● Task to complete
Please return the full listing below word for word, leaving out the pictures.

==== Data to examine

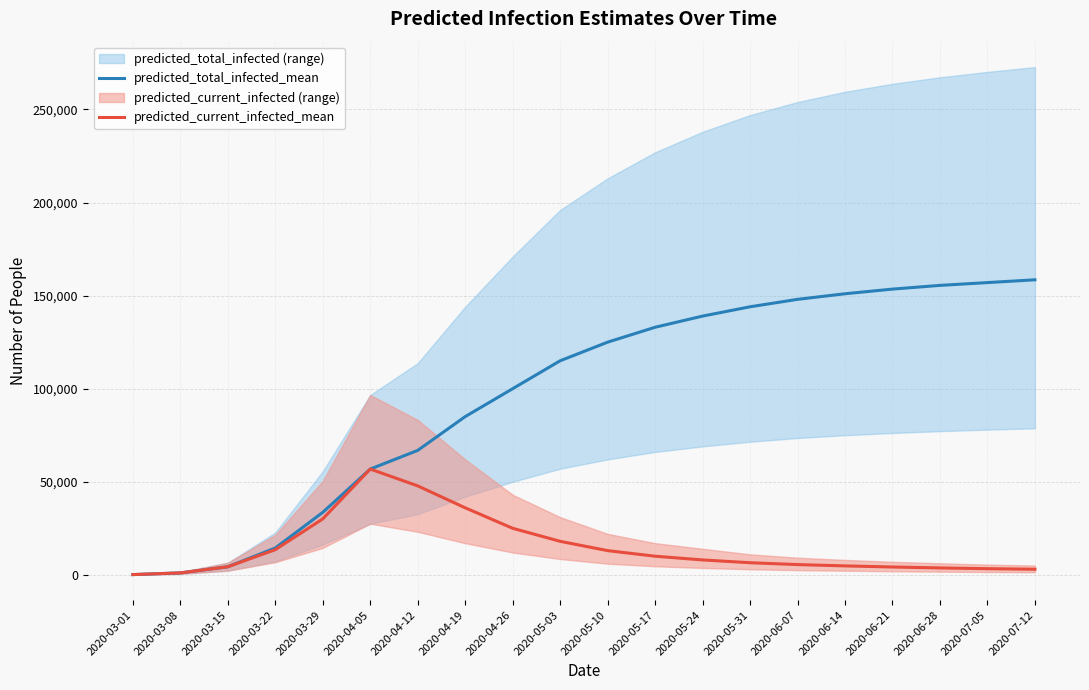

At which category is the sum across all series the highest?

2020-07-12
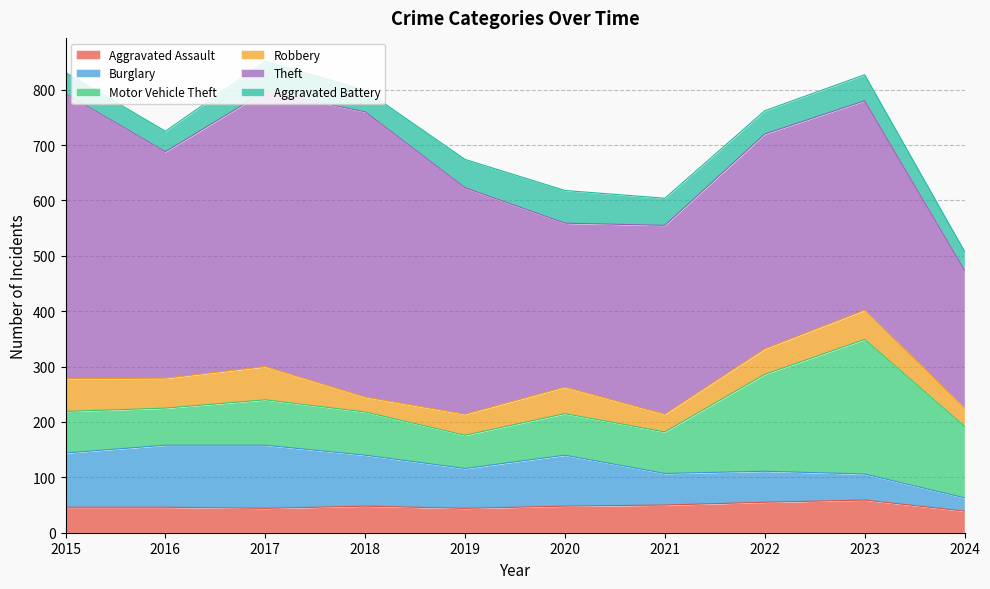

How many intersections are there between Aggravated Assault and Robbery?

1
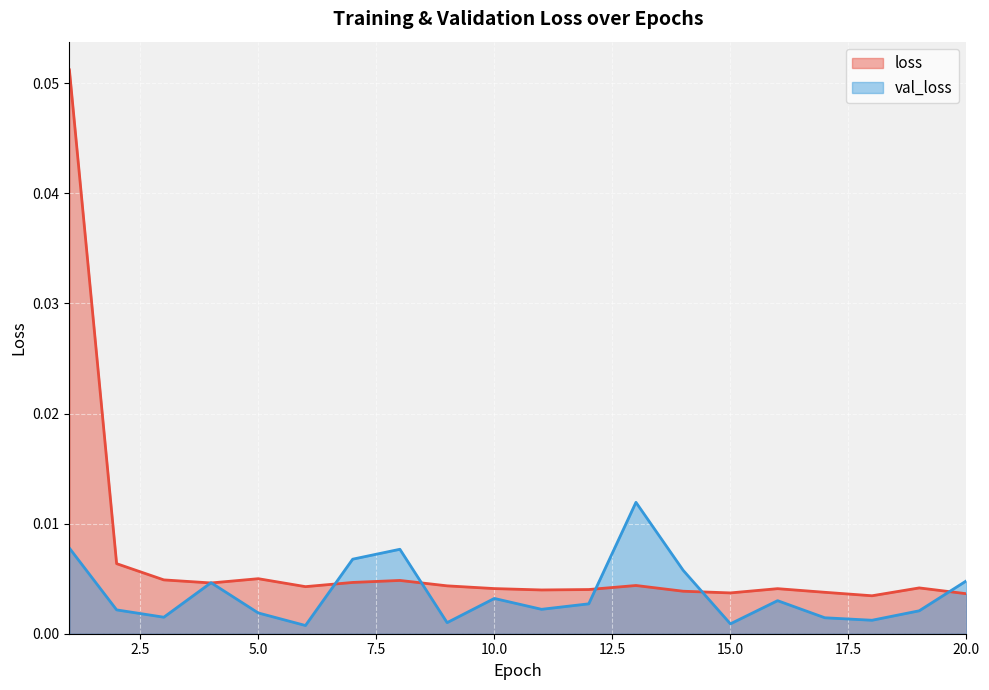

At which category does the chart reach its peak across all series?

1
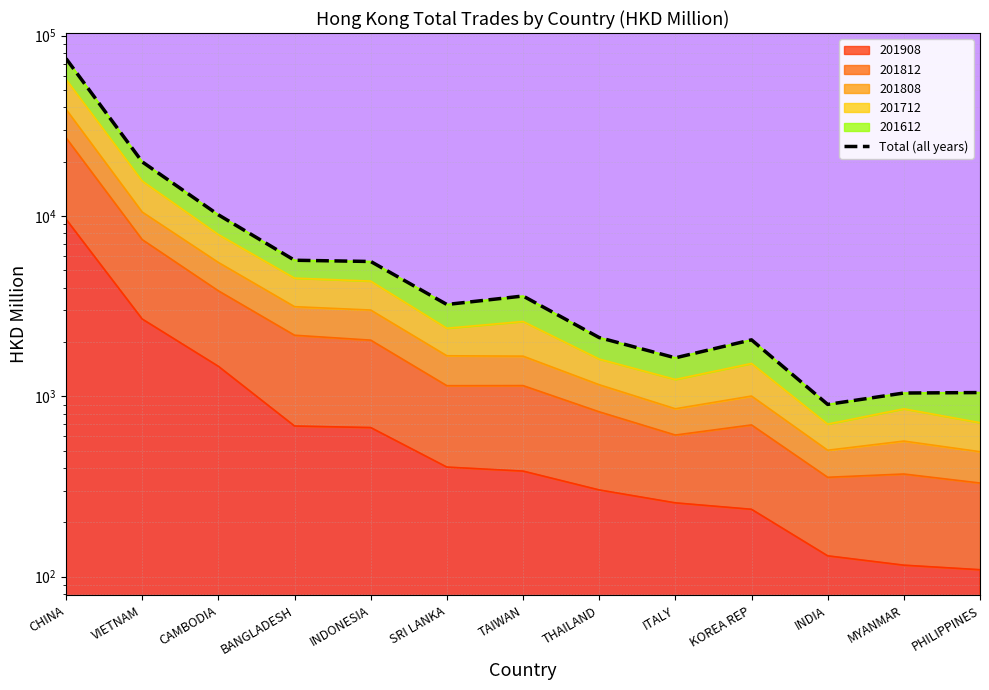

Where is the data nearest to the value 37722?

VIETNAM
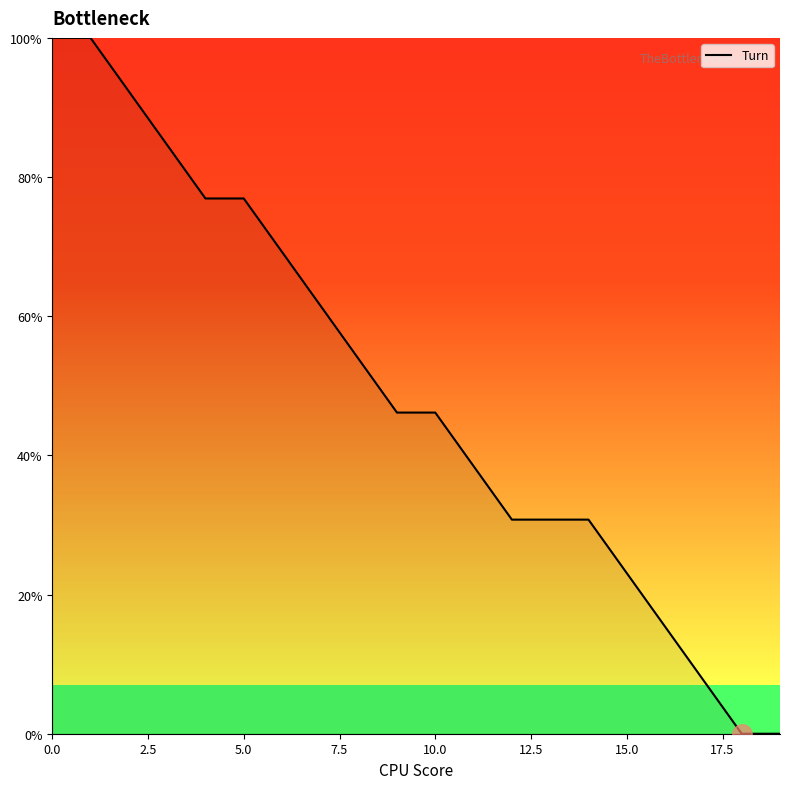

Is this an area chart (filled region under the line)?

No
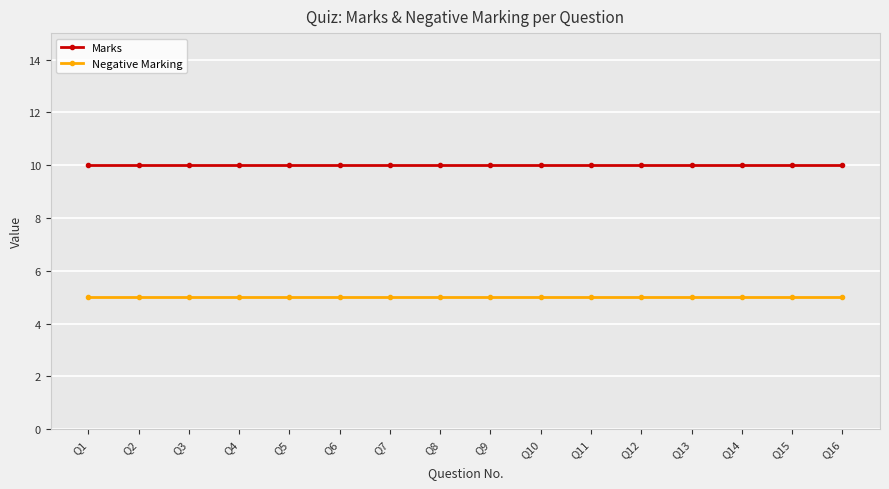

Rank the series at Q15 from highest to lowest value.

Marks, Negative Marking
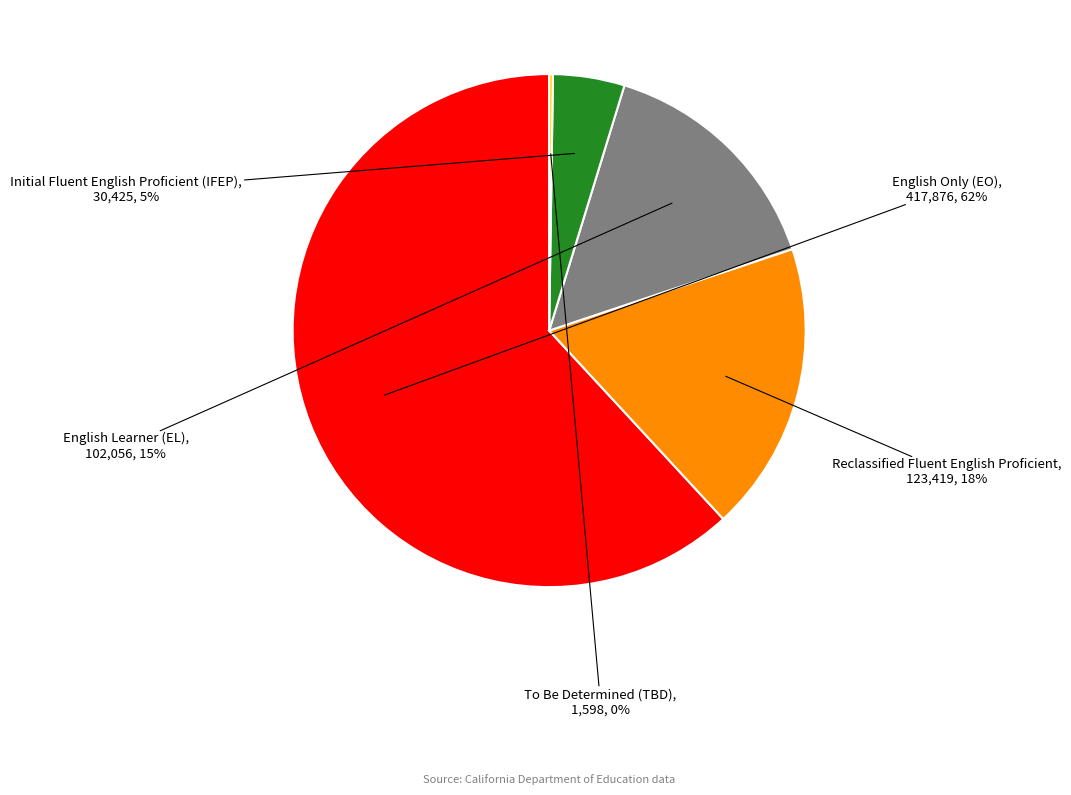

Is there any slice that represents more than half of the pie?

Yes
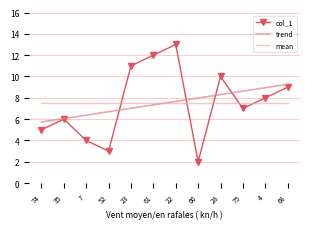

What position from the left is 68?

12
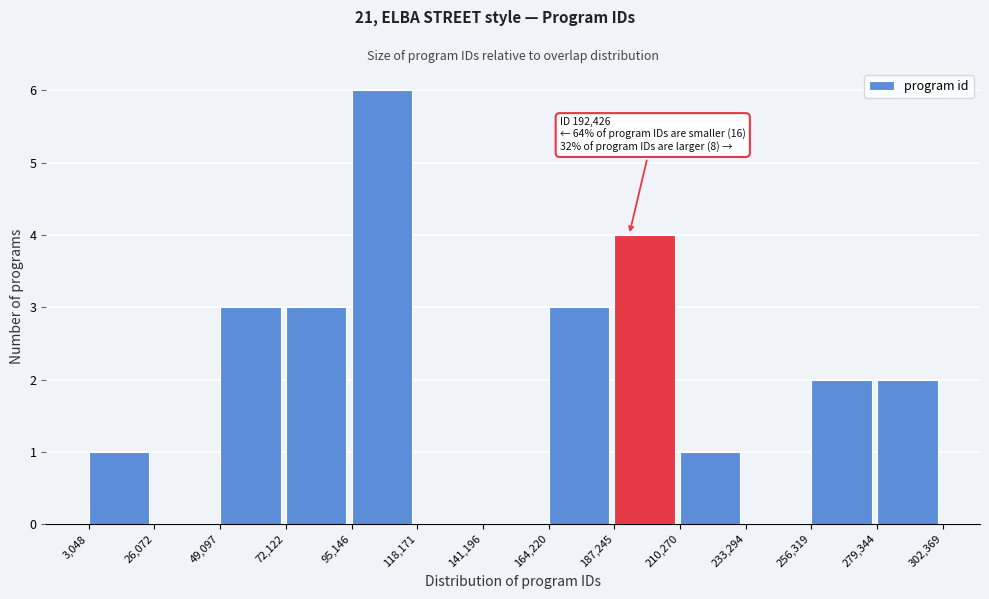

Over which range of the x-axis is the bar tallest?

95,146 to 118,171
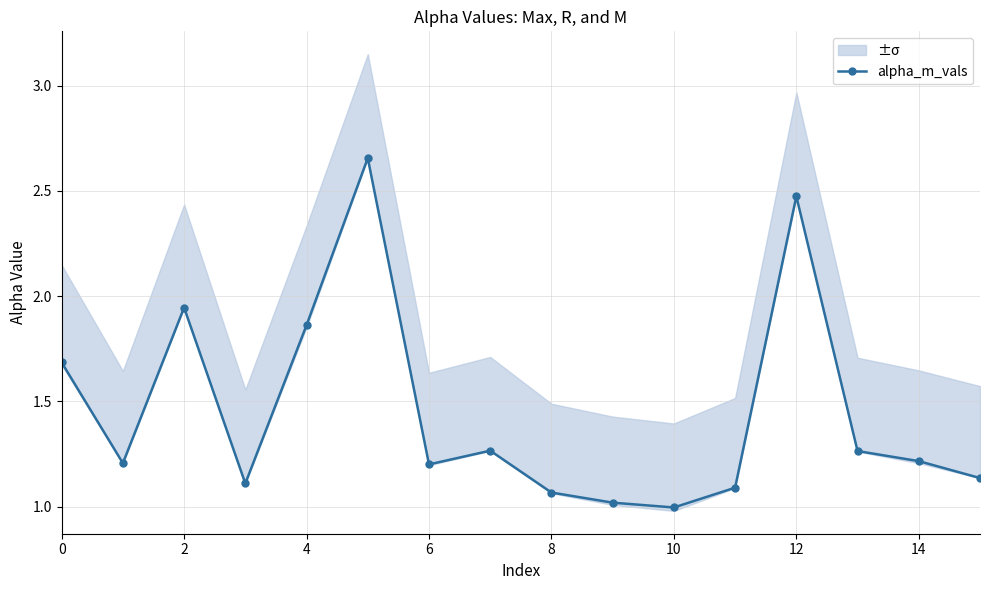

The value of alpha_m_vals at 10 is 1.0. True or false?

True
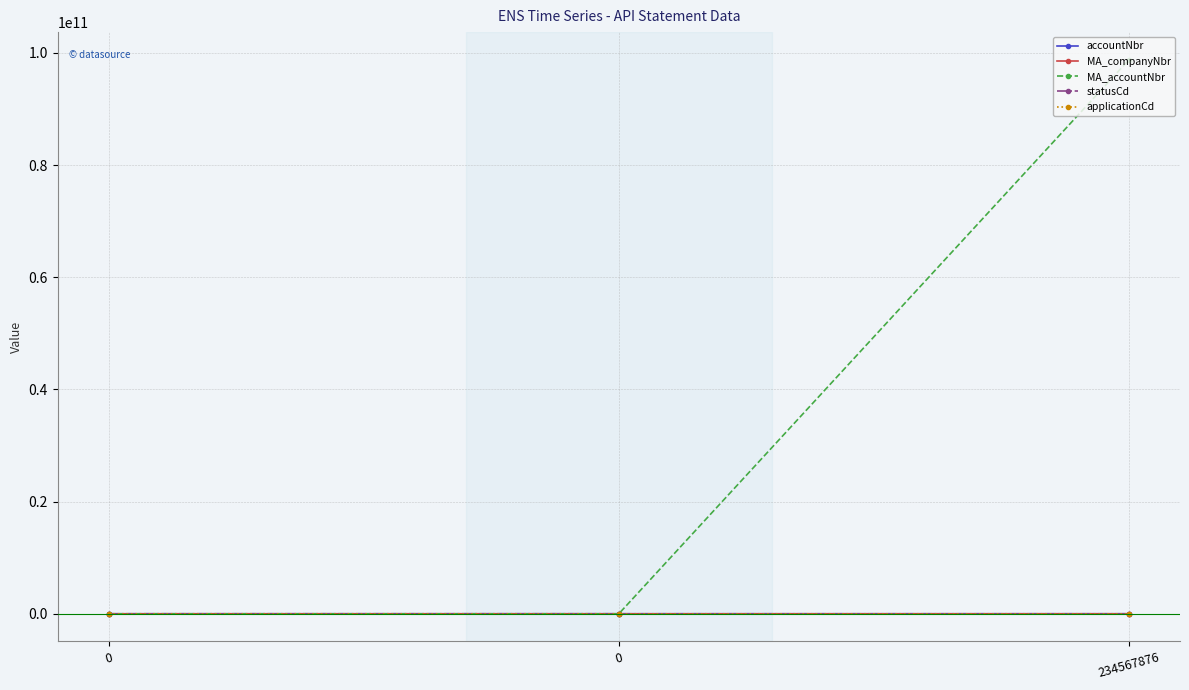

Does the chart have visible grid lines?

Yes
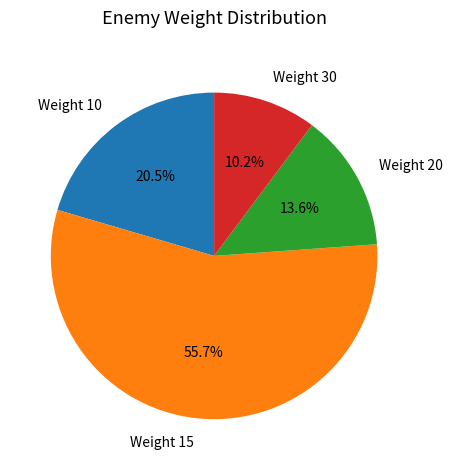

To the nearest percent, what percentage of the pie is Weight 30?

10%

========

● Exercise output
At which category is the sum across all series the highest?

2020-07-12

How many intersections are there between Aggravated Assault and Robbery?

1

At which category does the chart reach its peak across all series?

1

Where is the data nearest to the value 37722?

VIETNAM

Is this an area chart (filled region under the line)?

No

Rank the series at Q15 from highest to lowest value.

Marks, Negative Marking

Is there any slice that represents more than half of the pie?

Yes

What position from the left is 68?

12

Over which range of the x-axis is the bar tallest?

95,146 to 118,171

The value of alpha_m_vals at 10 is 1.0. True or false?

True

Does the chart have visible grid lines?

Yes

To the nearest percent, what percentage of the pie is Weight 30?

10%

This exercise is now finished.